_ASSIGNMENT_
Each line of the data that includes "munchen" must be copied.

Start of DATA

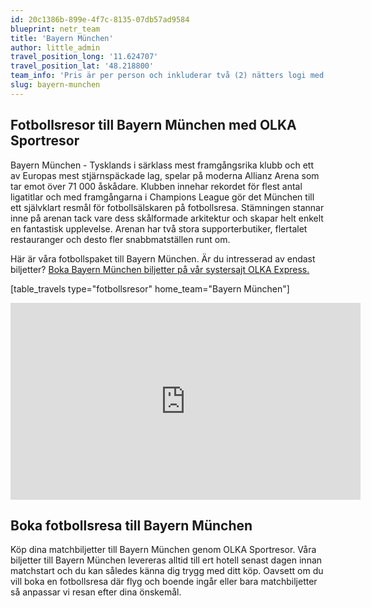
 ```yaml
---
id: 20c1386b-899e-4f7c-8135-07db57ad9584
blueprint: netr_team
title: 'Bayern München'
author: little_admin
travel_position_long: '11.624707'
travel_position_lat: '48.218800'
team_info: 'Pris är per person och inkluderar två (2) nätters logi med del i dubbelrum på 3*** hotell i München, frukost på hotellet samt matchbiljett på arenans kortsida. OBS! Priset som också inkluderar flyg är ett frånpris.'
slug: bayern-munchen
---
```

<h2>Fotbollsresor till Bayern München med OLKA Sportresor</h2>
<p>Bayern München - Tysklands i särklass mest framgångsrika klubb och ett av Europas mest stjärnspäckade lag, spelar på moderna Allianz Arena som tar emot över 71 000 åskådare. Klubben innehar rekordet för flest antal ligatitlar och med framgångarna i Champions League gör det München till ett självklart resmål för fotbollsälskaren på fotbollsresa. Stämningen stannar inne på arenan tack vare dess skålformade arkitektur och skapar helt enkelt en fantastisk upplevelse. Arenan har två stora supporterbutiker, flertalet restauranger och desto fler snabbmatställen runt om.</p>
<p>Här är våra fotbollspaket till Bayern München. Är du intresserad av endast biljetter? <a href="https://www.olkaexpress.se/fotbollsbiljetter/bundesliga-tyskland/munchen/bayern-munchen">Boka Bayern München biljetter på vår systersajt OLKA Express.</a></p>
<p>[table_travels type="fotbollsresor" home_team="Bayern München"]</p>
<p><iframe src="https://www.youtube.com/embed/5GqAusAwXao" width="560" height="315" frameborder="0" allowfullscreen="allowfullscreen"></iframe></p>
<h2>Boka fotbollsresa till Bayern München</h2>
<p>Köp dina matchbiljetter till Bayern München genom OLKA Sportresor. Våra biljetter till Bayern München levereras alltid till ert hotell senast dagen innan matchstart och du kan således känna dig trygg med ditt köp. Oavsett om du vill boka en fotbollsresa där flyg och boende ingår eller bara matchbiljetter så anpassar vi resan efter dina önskemål.</p>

End of DATA

_WRITTEN SOLUTION_
slug: bayern-munchen
<p>Här är våra fotbollspaket till Bayern München. Är du intresserad av endast biljetter? <a href="https://www.olkaexpress.se/fotbollsbiljetter/bundesliga-tyskland/munchen/bayern-munchen">Boka Bayern München biljetter på vår systersajt OLKA Express.</a></p>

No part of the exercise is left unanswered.